Though, from the point of view of European policy, the situation of the two countries widely differed, by dismembering Turkey before the Russian question was settled, at least in its solvable part—viz., with regard to the heterogeneous peoples—the Allies made a mistake of the same kind, or at least of the same magnitude, as the one they had made when they dismembered the Dual Monarchy and yet did not destroy German unity, or rather Prussian hegemony.

Russia had already taken possession of several Turkish territories, and not so long ago she plainly declared she had not given up her ambitious designs on Constantinople.

This open hostility of the Russians toward the Turks is of very long standing.

The first Russian attacks against Turkey, as explained in the early part of this book, date back to 1672. After the victory of Poltava, in 1709, which the next year gave him Livonia, Esthonia, and Carelia, Peter the Great turned against the Turks, the allies of Charles XII, King of Sweden. But Charles XII, who had sought shelter at Bender, in Turkey, after the battle of Poltava, brought over the Grand Vizier Baltaji Mohammed to his views, and induced him to declare war on Turkey. Peter the Great, encircled by the Turks at Hush, between the Pruth and the marshes, was going to capitulate when Catherine I, in order to save him, made peace by bribing the Grand Vizier, who soon after was exiled to Mytilene. The Turks only demanded the restitution of Azov in 1711. In 1732 Peter the Great took from Persia the provinces of Daghestan, Derbend, Shirwan, Mazandaran, and Astrabad. At that time, while Villeneuve was ambassador at Constantinople (1728-41) and Austria and Russia began to turn greedy eyes on Turkey, France declared “the existence of Turkey was necessary to the peace of Christendom,” and later on Choiseul-Gouffier, who was the French king’s last ambassador from 1784 to 1792, strove to save the Turks from the ambitious designs of Catherine II.

Catherine, taking advantage of the intrigues carried on in the Morea with two Greeks, Papas-Oghlou and Benaki, dispatched a fleet to the Mediterranean to bring about a Greek rising against Turkey; the Ottoman fleet which sought shelter at Tchesmé, on the coast of Asia Minor, was burnt by Russian fireships on July 7, 1770.

After the 1770-74 war, the Porte, which was Poland’s ally, lost Bukovina and Lesser Tatary, whose independence was recognised by the treaty of Kuchuk-Kainarji on July 21, 1774, but which became a Russian province in 1783. The treaty of Kuchuk-Kainarji ceded Kinburn and Yenikale to Russia, left to the Christians the principalities lying to the north of the Danube, and guaranteed the Orthodox Greeks’ liberty under the patronage of the Russian ambassador at Constantinople.
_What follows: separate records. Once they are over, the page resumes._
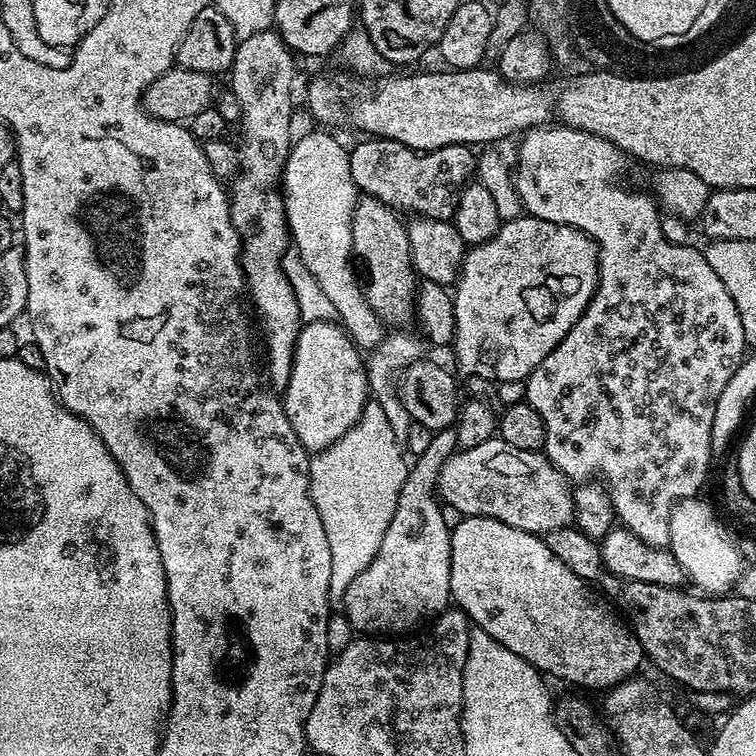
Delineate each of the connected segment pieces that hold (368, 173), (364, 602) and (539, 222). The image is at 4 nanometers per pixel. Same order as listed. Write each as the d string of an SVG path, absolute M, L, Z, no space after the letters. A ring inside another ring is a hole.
M364 138L356 149L353 147L348 153L350 178L354 178L357 189L363 195L378 198L401 213L435 220L452 220L455 217L458 190L473 179L477 171L477 157L467 144L451 144L433 152L418 152L402 142L379 138Z
M443 428L433 433L429 448L411 463L394 516L375 558L342 595L344 615L353 631L366 636L396 636L411 631L414 624L439 615L449 607L452 600L451 529L438 506L435 492L445 460L458 447L456 428Z
M521 214L514 217L513 220L503 221L498 234L494 234L494 238L481 244L471 245L465 251L464 261L454 285L454 299L456 301L454 349L456 348L456 360L460 363L461 370L468 376L486 378L493 382L499 382L501 385L503 385L502 383L508 384L511 380L517 380L517 382L527 380L531 372L538 366L538 362L542 362L542 358L546 358L546 354L550 354L550 350L554 350L554 346L558 346L558 342L562 342L562 338L566 338L566 334L572 329L574 322L578 322L578 318L584 313L586 306L596 293L598 281L600 281L600 253L596 251L595 242L586 234L582 234L570 226L546 222L542 218L534 218L527 214Z

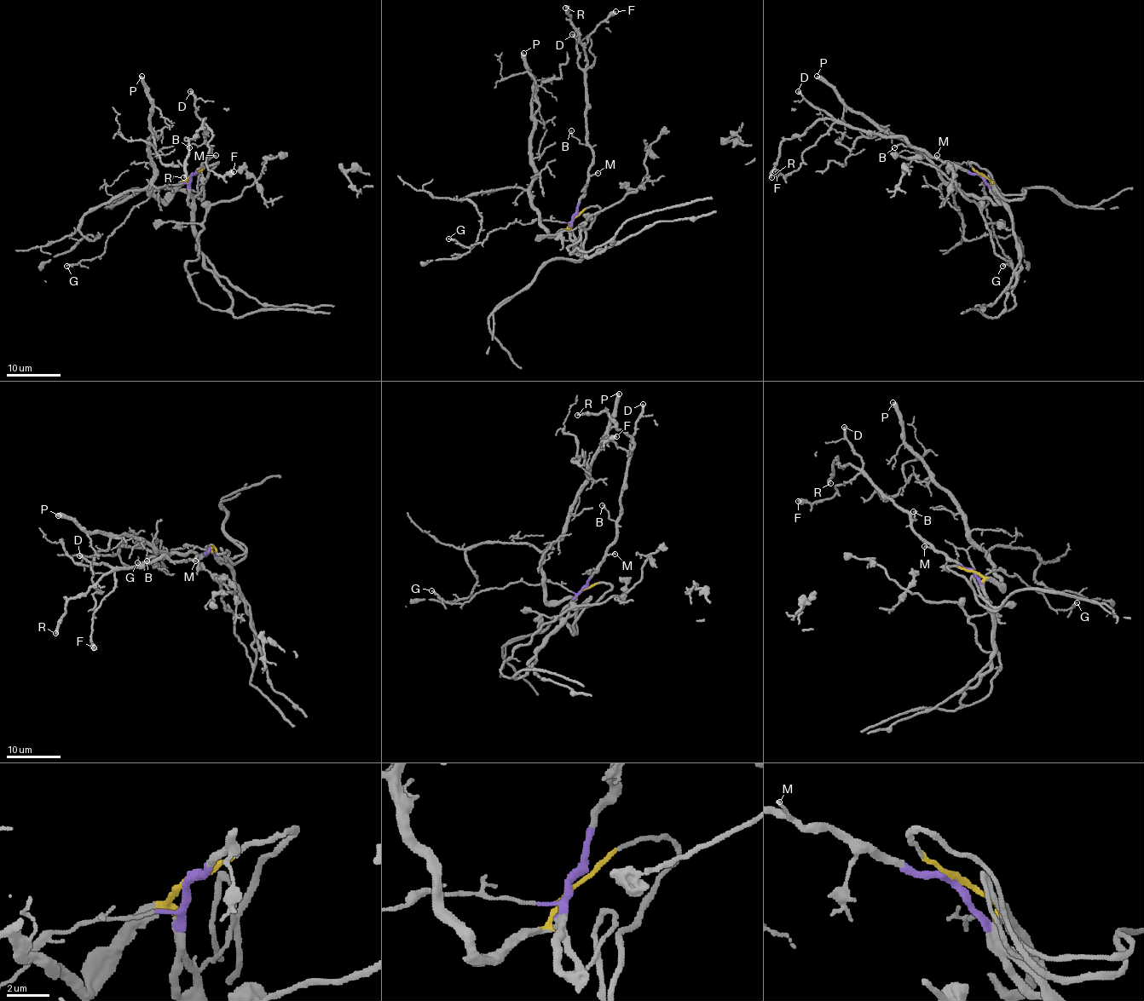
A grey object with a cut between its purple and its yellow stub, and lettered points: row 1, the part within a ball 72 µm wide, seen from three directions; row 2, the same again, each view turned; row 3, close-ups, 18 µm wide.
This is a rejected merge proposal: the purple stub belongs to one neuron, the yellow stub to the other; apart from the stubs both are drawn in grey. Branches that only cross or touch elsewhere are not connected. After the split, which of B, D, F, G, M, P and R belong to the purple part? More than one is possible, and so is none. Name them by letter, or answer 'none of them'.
B, D, F, G, M, R

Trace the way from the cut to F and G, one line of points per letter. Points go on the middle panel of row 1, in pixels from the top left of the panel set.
F: (573, 217), (592, 160), (586, 138), (586, 71), (595, 58), (588, 37), (615, 12)
G: (573, 217), (569, 223), (513, 221), (505, 228), (493, 230), (479, 244), (461, 246), (447, 238)

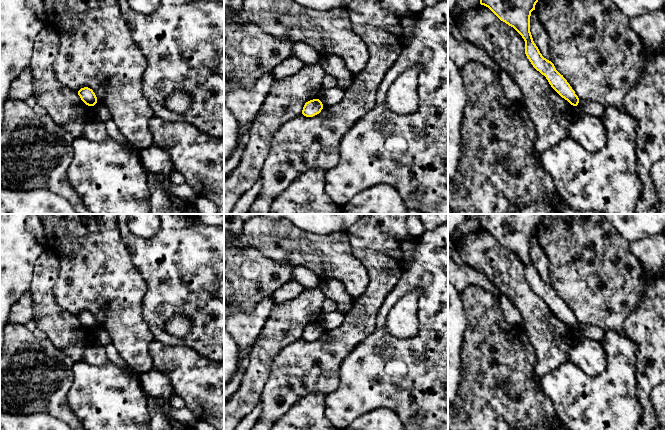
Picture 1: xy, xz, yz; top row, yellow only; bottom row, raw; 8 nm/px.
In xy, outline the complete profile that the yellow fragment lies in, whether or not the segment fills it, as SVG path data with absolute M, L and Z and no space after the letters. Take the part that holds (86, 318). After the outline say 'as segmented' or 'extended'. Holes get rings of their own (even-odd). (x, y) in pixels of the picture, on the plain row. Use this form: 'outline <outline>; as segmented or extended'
outline M88 311L81 312L78 315L78 319L86 329L94 331L95 339L101 346L105 347L107 344L111 343L109 333L102 326L97 324L97 321L92 313Z; extended

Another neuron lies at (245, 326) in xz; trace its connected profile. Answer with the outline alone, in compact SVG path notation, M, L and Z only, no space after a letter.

Catherine II also compelled the Turks by the same treaty not to defend the independence of Poland, threatened by Russia with the complicity of the Great Powers, and to give her a right of intervention in their home affairs. The Tatars of the Crimea and Kuban, detached from Turkey, soon after fell under the Russian sway, in 1783. The Sultan even had to sign a treaty granting a right of free navigation in the Black Sea and in the rivers of his empire.

About the same time the European Powers began to interfere in Turkey: that was the beginning of the “Eastern question.” In opposition to the Austro-Russian alliance of Catherine and Joseph II, England, dissatisfied with Russia’s attitude in the American War of Independence, and wishing to find allies in Germany to counterbalance Russian influence in Europe, concluded an alliance with Prussia, Sweden, Poland, and Turkey. The death of Frederic II soon put an end to this coalition, and Russia’s unfriendly attitude, her encroachments in Caucasus, and her territorial claims in Bessarabia, compelled Turkey on August 16, 1787, to declare war on Catherine, and Joseph II entered into the war in 1788. The Austrians took Khotin; the Turkish fleet was destroyed at Otchakov; Belgrade fell on October 8, 1789. Then Leopold, Joseph II’s brother, left the Turks and made peace with Turkey at Sistova on August 4, 1791. The Russians, who had defeated the Turks at Machin, were about to invade the Empire when, as a result of the intervention of England and Prussia, a treaty of peace was signed at Jassy, by which the Dniester became the new frontier between the two States. Thus Russia, who owing to the perturbed state of Europe was preparing to dismember Poland, was compelled to give up her dream of restoring the Byzantine Empire.